When an individual has worked hard, kept the comittment and seen the 'fruits' of their labor, it's difficult to get them to change the routine that has gotten them the results, reached the goals and acheived the body they wanted. 
However, if you do not CHANGE your routine in some subtle ways, the progress and the changes will stop!

The body is an amazingly effecient machine... It hates stress, whether it be mental (stress at work, under a deadline, home alone with the kids, ect...) or physical (working out, resistance training).  Your body will strive to find the path of least resistance when under stress.  This is called Homeostasis.

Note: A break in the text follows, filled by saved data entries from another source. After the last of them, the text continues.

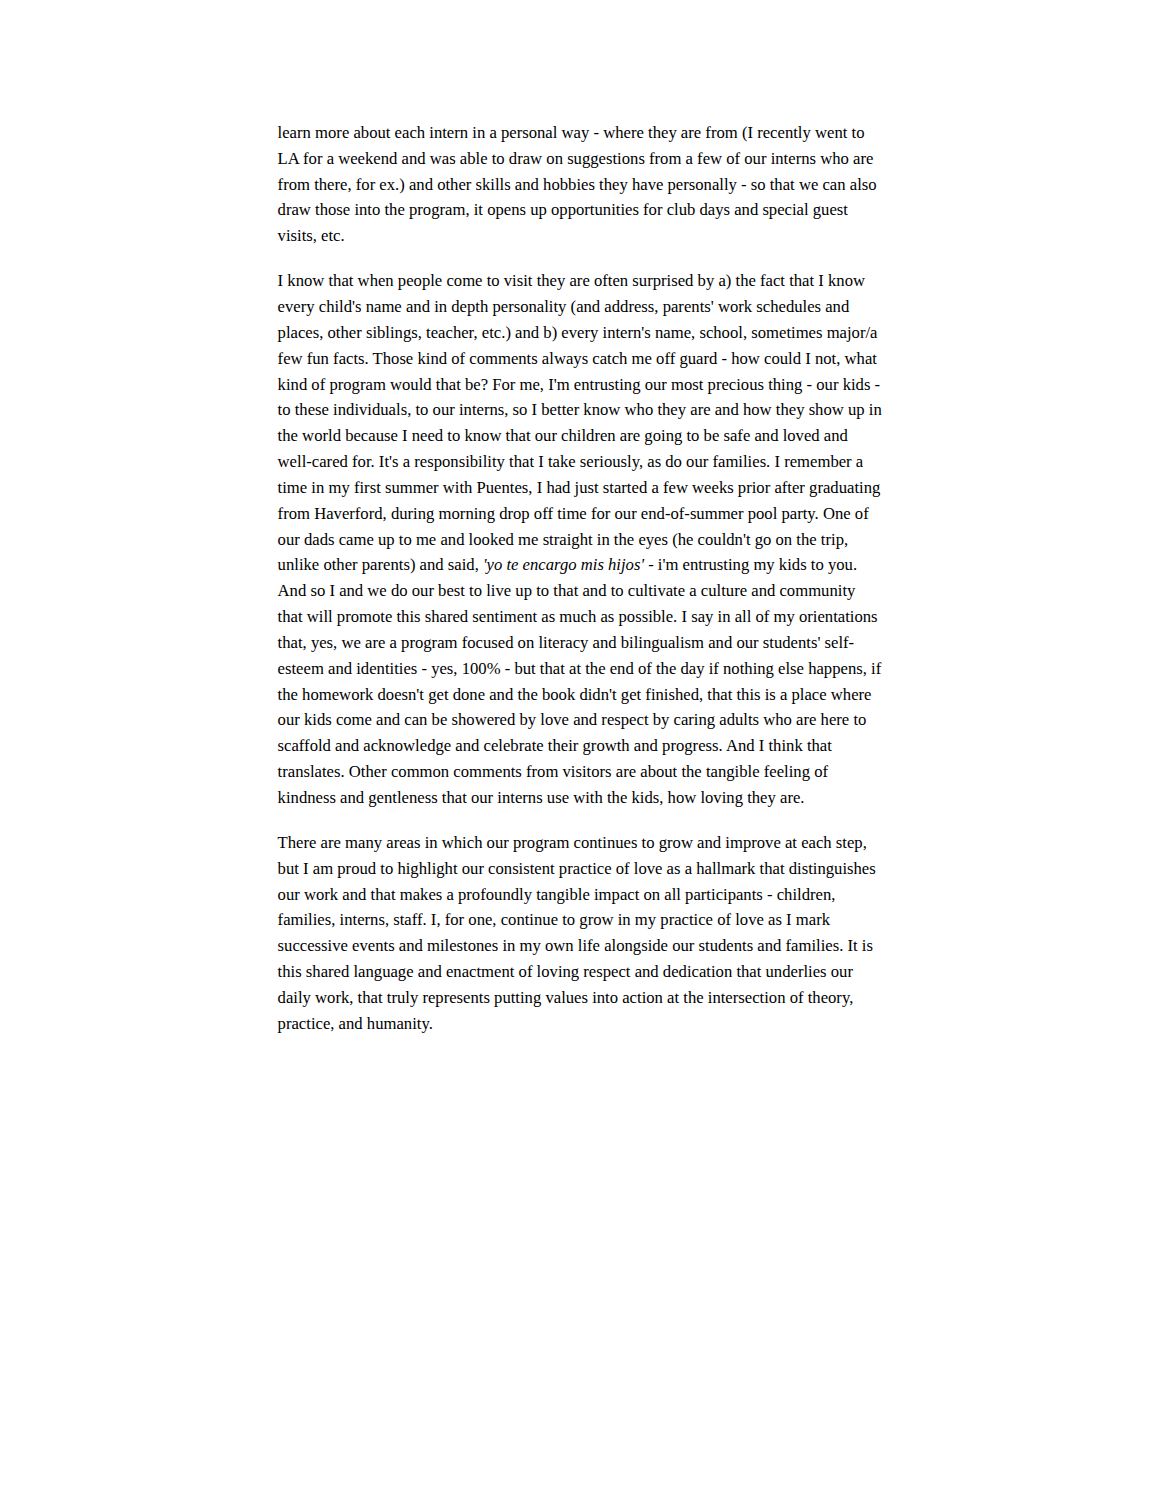learn more about each intern in a personal way - where they are from (I recently went to LA for a weekend and was able to draw on suggestions from a few of our interns who are from there, for ex.) and other skills and hobbies they have personally - so that we can also draw those into the program, it opens up opportunities for club days and special guest visits, etc.
I know that when people come to visit they are often surprised by a) the fact that I know every child's name and in depth personality (and address, parents' work schedules and places, other siblings, teacher, etc.) and b) every intern's name, school, sometimes major/a few fun facts. Those kind of comments always catch me off guard - how could I not, what kind of program would that be? For me, I'm entrusting our most precious thing - our kids - to these individuals, to our interns, so I better know who they are and how they show up in the world because I need to know that our children are going to be safe and loved and well-cared for. It's a responsibility that I take seriously, as do our families. I remember a time in my first summer with Puentes, I had just started a few weeks prior after graduating from Haverford, during morning drop off time for our end-of-summer pool party. One of our dads came up to me and looked me straight in the eyes (he couldn't go on the trip, unlike other parents) and said, 'yo te encargo mis hijos' - i'm entrusting my kids to you. And so I and we do our best to live up to that and to cultivate a culture and community that will promote this shared sentiment as much as possible. I say in all of my orientations that, yes, we are a program focused on literacy and bilingualism and our students' self-esteem and identities - yes, 100% - but that at the end of the day if nothing else happens, if the homework doesn't get done and the book didn't get finished, that this is a place where our kids come and can be showered by love and respect by caring adults who are here to scaffold and acknowledge and celebrate their growth and progress. And I think that translates. Other common comments from visitors are about the tangible feeling of kindness and gentleness that our interns use with the kids, how loving they are.
There are many areas in which our program continues to grow and improve at each step, but I am proud to highlight our consistent practice of love as a hallmark that distinguishes our work and that makes a profoundly tangible impact on all participants - children, families, interns, staff. I, for one, continue to grow in my practice of love as I mark successive events and milestones in my own life alongside our students and families. It is this shared language and enactment of loving respect and dedication that underlies our daily work, that truly represents putting values into action at the intersection of theory, practice, and humanity.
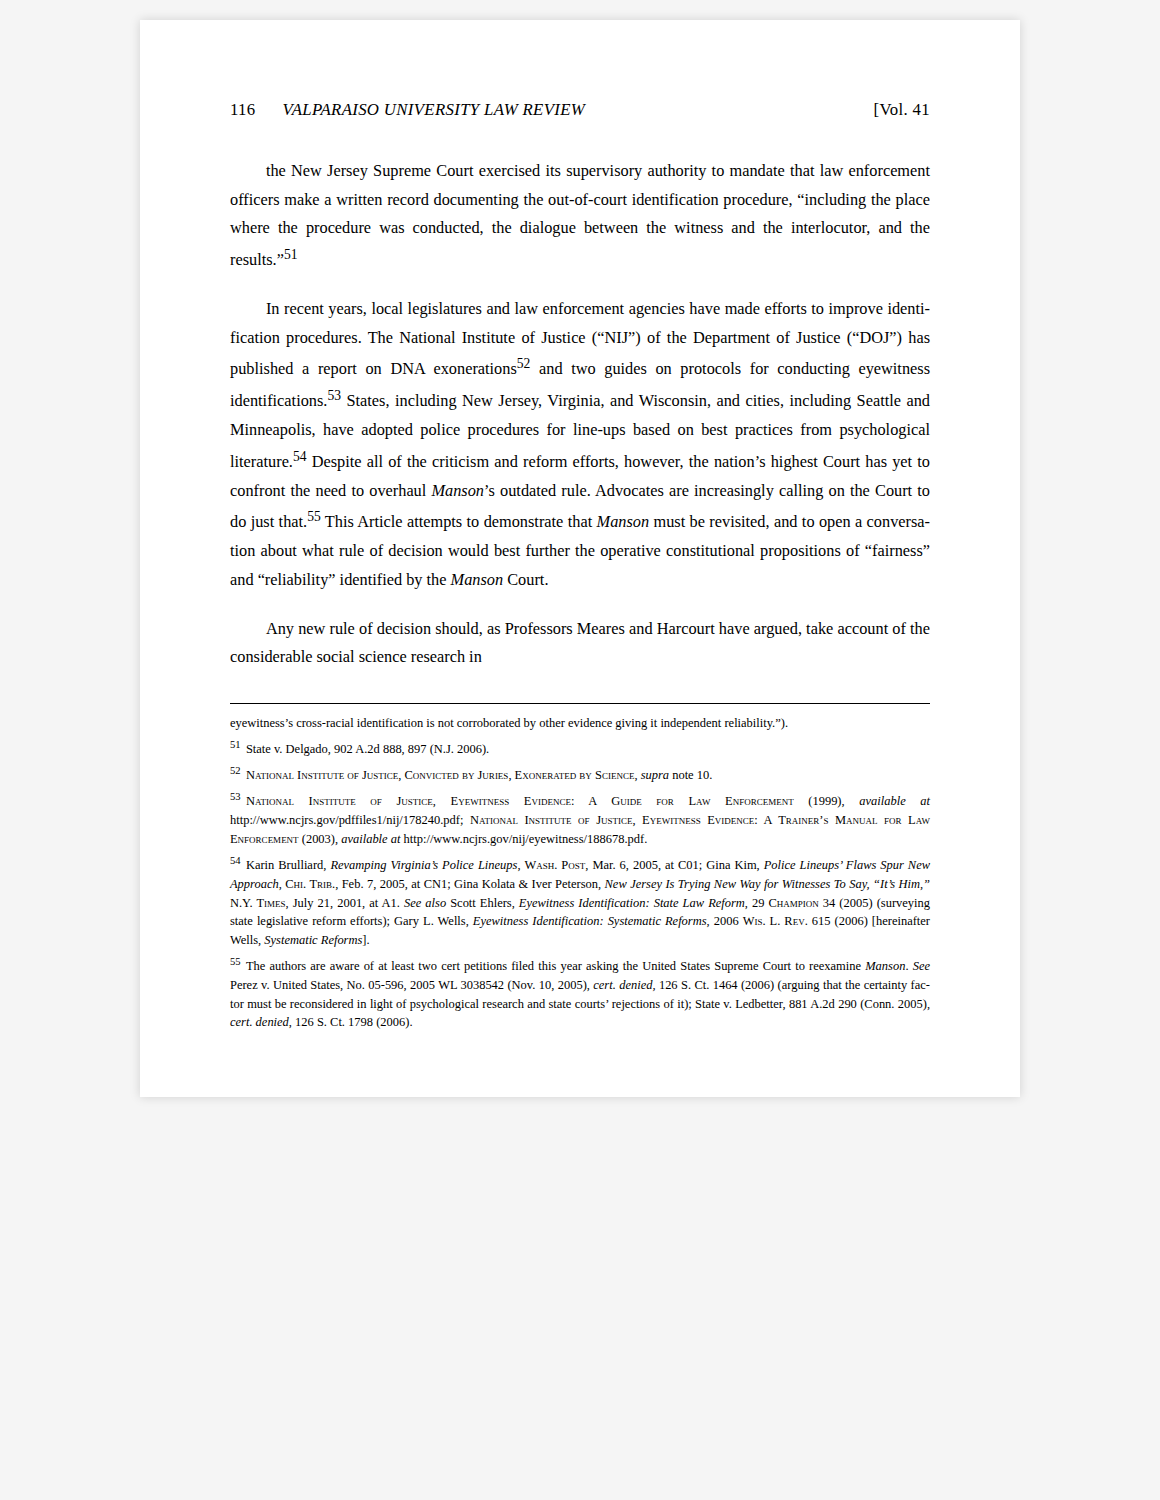116 VALPARAISO UNIVERSITY LAW REVIEW[Vol. 41
the New Jersey Supreme Court exercised its supervisory authority to mandate that law enforcement officers make a written record documenting the out-of-court identification procedure, “including the place where the procedure was conducted, the dialogue between the witness and the interlocutor, and the results.”51
In recent years, local legislatures and law enforcement agencies have made efforts to improve identification procedures. The National Institute of Justice (“NIJ”) of the Department of Justice (“DOJ”) has published a report on DNA exonerations52 and two guides on protocols for conducting eyewitness identifications.53 States, including New Jersey, Virginia, and Wisconsin, and cities, including Seattle and Minneapolis, have adopted police procedures for line-ups based on best practices from psychological literature.54 Despite all of the criticism and reform efforts, however, the nation’s highest Court has yet to confront the need to overhaul Manson’s outdated rule. Advocates are increasingly calling on the Court to do just that.55 This Article attempts to demonstrate that Manson must be revisited, and to open a conversation about what rule of decision would best further the operative constitutional propositions of “fairness” and “reliability” identified by the Manson Court.
Any new rule of decision should, as Professors Meares and Harcourt have argued, take account of the considerable social science research in
eyewitness’s cross-racial identification is not corroborated by other evidence giving it independent reliability.”).
51State v. Delgado, 902 A.2d 888, 897 (N.J. 2006).
52National Institute of Justice, Convicted by Juries, Exonerated by Science, supra note 10.
53National Institute of Justice, Eyewitness Evidence: A Guide for Law Enforcement (1999), available at http://www.ncjrs.gov/pdffiles1/nij/178240.pdf; National Institute of Justice, Eyewitness Evidence: A Trainer’s Manual for Law Enforcement (2003), available at http://www.ncjrs.gov/nij/eyewitness/188678.pdf.
54Karin Brulliard, Revamping Virginia’s Police Lineups, Wash. Post, Mar. 6, 2005, at C01; Gina Kim, Police Lineups’ Flaws Spur New Approach, Chi. Trib., Feb. 7, 2005, at CN1; Gina Kolata & Iver Peterson, New Jersey Is Trying New Way for Witnesses To Say, “It’s Him,” N.Y. Times, July 21, 2001, at A1. See also Scott Ehlers, Eyewitness Identification: State Law Reform, 29 Champion 34 (2005) (surveying state legislative reform efforts); Gary L. Wells, Eyewitness Identification: Systematic Reforms, 2006 Wis. L. Rev. 615 (2006) [hereinafter Wells, Systematic Reforms].
55The authors are aware of at least two cert petitions filed this year asking the United States Supreme Court to reexamine Manson. See Perez v. United States, No. 05-596, 2005 WL 3038542 (Nov. 10, 2005), cert. denied, 126 S. Ct. 1464 (2006) (arguing that the certainty factor must be reconsidered in light of psychological research and state courts’ rejections of it); State v. Ledbetter, 881 A.2d 290 (Conn. 2005), cert. denied, 126 S. Ct. 1798 (2006).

Whenever you begin to exercise or start a new routine, the body will not know what muscles to activate in order to overcome the movement.  For example, lets say you begin step aerobics and in the first month you lose 10lbs.  What is happening is the body is activating your muscles in order to overcome the stress your putting it through.  In month 2, your body is beginning to learn what muscles it needs the most and the ones that it may not need to work as hard.  By month 3, the body has become efficient at identifying exaclty what muscles should be stimulated and what muscles do not need to be stimulated.  This reduces the amount of stress your body is under, but the less muscle you stimulate the less calories your burning thus the less weight you lose.

There are a few set of rules that one should follow in order to keep their routine interesting and effective.  These are fail-safe, effective rules that I ALWAYS teach my clients to empower them.  You can take these rules to any gym across the world and feel competent and confident in your routine.

Rule #1: FITT Principle
    Frequency - How often your working the muscle group. (Days/week)
    Intensity - How many reps are you doing.  (8-12, 12-20, 20+, 4-8 optional)
    Time - The amount of time taken in between sets. (30 secs., 60 secs., 120 secs.)
    Type - What type of exercises are your doing.

Follow these rules to maximize your time in the gym.  I always tell my clients to make sure your getting "100 pennies on the dollar" when it comes to your time in the gym and this principle is one way to make sure your making every minute inside the gym... COUNT!!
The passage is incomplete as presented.